I have no intention of selling him..just wondering how much he's worth.  
ok so up untill about two years ago he did nothing. just stood around in the paddock doing nothing! looking pretty lol..
16hh 13yrs gelding ASH (hes actually half thoroughbred but reg full ASH) reg. ASH and ANSA... i show him, in led classes/show hack and the ASH events to. does pretty well, last year he got 2nd district hack which i was pretty happy about  been to two dressage days, soft snaffle mouth, never ridden in anything else. have started a bit of jumping, got up to 90cm so far. very smart, big personality. not for beginner/inexperienced rider. good to shoe,wash,worm,clip etc.
pedigree is here http://abri.une.edu.au/online/cgi-b...0&3=56&5=2B3C2B3C3A&6=505E5E255A24&9=5C5D5E27
it says he is not eligible for comp. but thats cause his reg. hasn't been paid up lately.
pics- i put the links cause i couldnt be bothered posting them. lol. (he's the black one)
http://www.horseforum.com/viewtopic.php?p=26078&highlight=#26078
http://www.horseforum.com/viewtopic.php?p=30451&highlight=#30451
http://www.horseforum.com/viewtopic.php?p=45825&highlight=#45825
thanks


----------



## horseylover1_1 (Feb 13, 2008)

As I was reading, I thought maybe 3000 dollars. 

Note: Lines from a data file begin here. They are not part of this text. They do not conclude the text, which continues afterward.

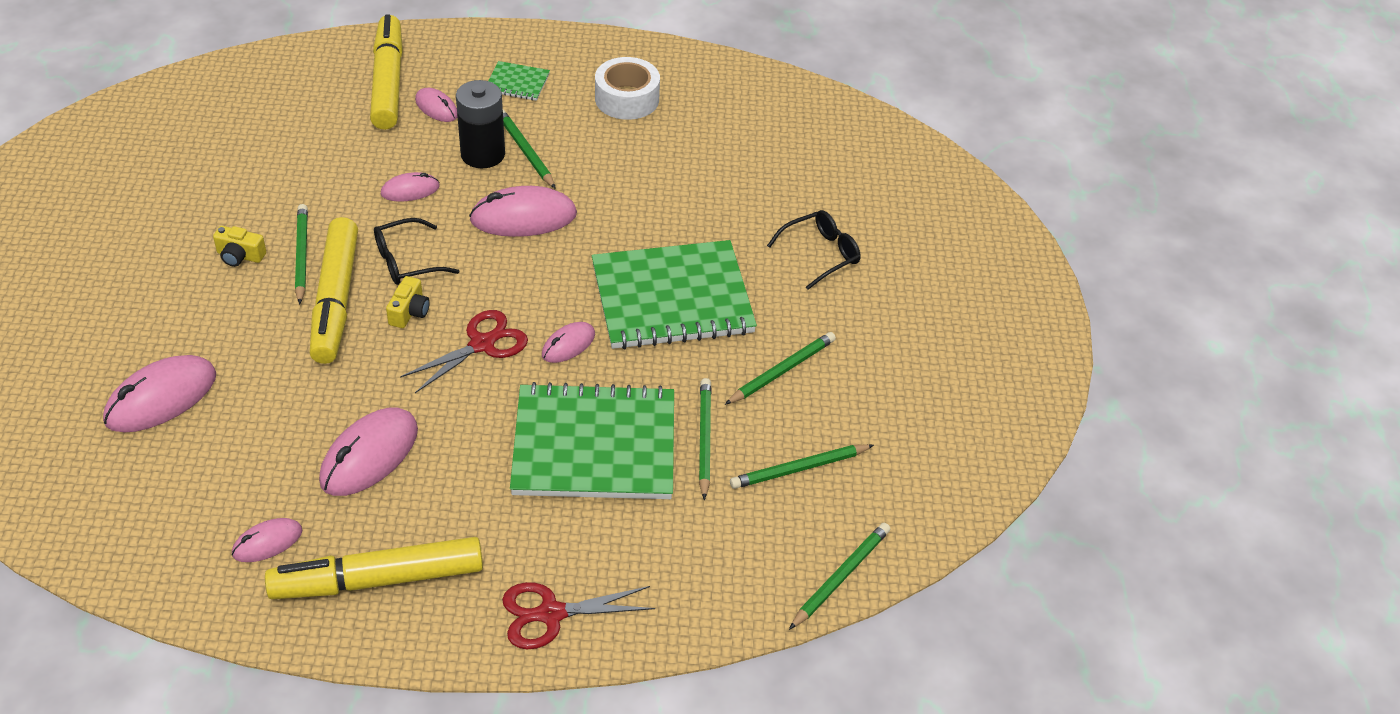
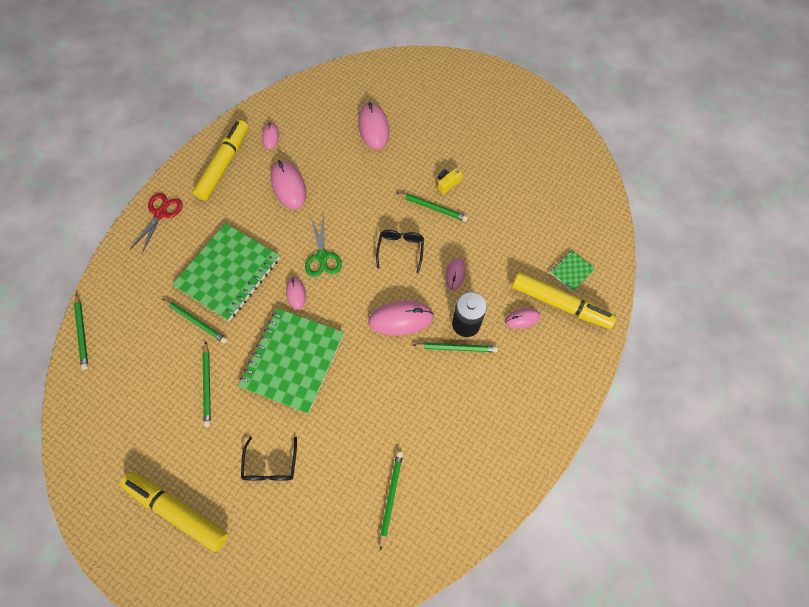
camera: 125 degrees right, 20 degrees up
(335, 300) = (392, 210): yellow marker -> yellow marker (177, 510)
(409, 312) = (364, 236): yellow camera -> none
(482, 344) = (322, 256): red scissors -> green scissors
(517, 83) = (525, 376): green notebook -> green notebook (571, 271)
(523, 217) = (400, 319): pink mouse -> pink mouse turned 60 degrees clockwise
(627, 99) = (475, 435): white tape -> none
(799, 469) = (147, 353): green pencil -> green pencil (391, 497)

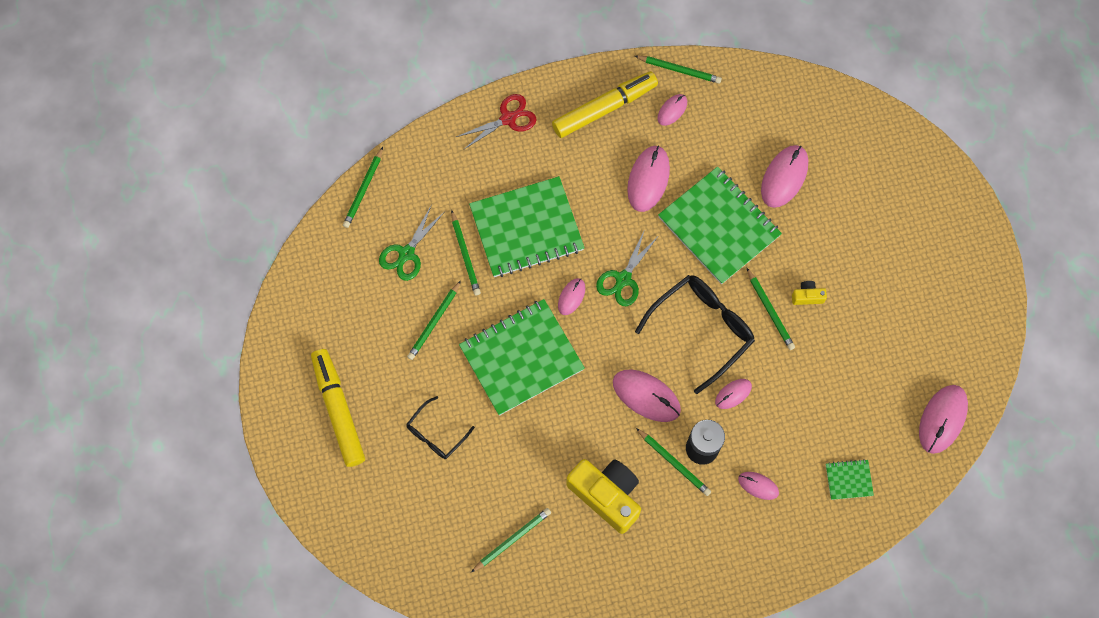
camera: 40 degrees right, 5 degrees up
(149, 353) = (406, 253): none -> green scissors
(256, 112) = (679, 70): none -> green pencil
(358, 182) = (719, 226): none -> green notebook
(400, 249) = (702, 329): black glasses -> black glasses, size x1.78
(430, 407) = (606, 495): none -> yellow camera
(560, 304) = (807, 501): yellow marker -> none
(589, 194) = (942, 419): none -> pink mouse

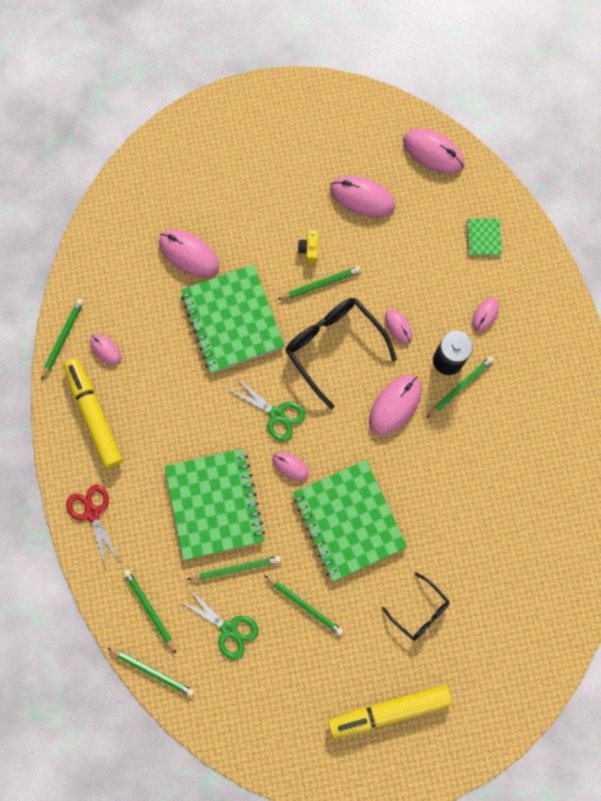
camera: 85 degrees left, 5 degrees up
(512, 539) = (526, 543): green pencil -> green pencil (150, 609)
(606, 495) = (488, 451): yellow camera -> none
(648, 179) = (176, 380): pink mouse -> pink mouse (362, 198)
(719, 226) = (232, 320): green notebook -> green notebook turned 75 degrees counterclockwise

HOWEVER the pictures may be able to boost that up to 4000ish. I'm not a breeder or seller, so that is just a small estimate. 3000-4000. His conformation and build is simply wonderful, btw. I love blacks!!!!!!!!!


----------



## mell (Sep 5, 2007)

really? thanks.  

what does everyone else think?


----------



## jazzyrider (Sep 16, 2007)

he sure is nice  i would say about $3500-$4500. but you could boost that by continuing dressage and jumping training and placing at shows. with more training and show successes i would say about $5000-6000


----------



## brittx6x6 (Mar 4, 2007)

Probably around $4000 here!!! He is b-e-a-u-tiful!! with more work you could easily bring that price up!!!


----------



## mell (Sep 5, 2007)

ok 
thanks everyone!


----------



## Delregans Way (Sep 11, 2007)

hey  Um im thinking about the 3500 mark, although i would be happy paying anything under 5000 at this point and time. He is very nice


----------



## mell (Sep 5, 2007)

thanks


----------



## diamonr4ever (Jan 29, 2008)

I would have to say 4,500 to 5000 in tennessee. Especially Franklin Tennessee.


----------



## Cheval (Jan 1, 2008)

Well, here in Northern California, he'd probaly go for $5000. However the market these days is absolutely nuts.
I think if you showed him a bit more, he'd go for more. 
Really cute. I love his coat, it's beautiful.


----------



## mell (Sep 5, 2007)

wow thanks everyone!


----------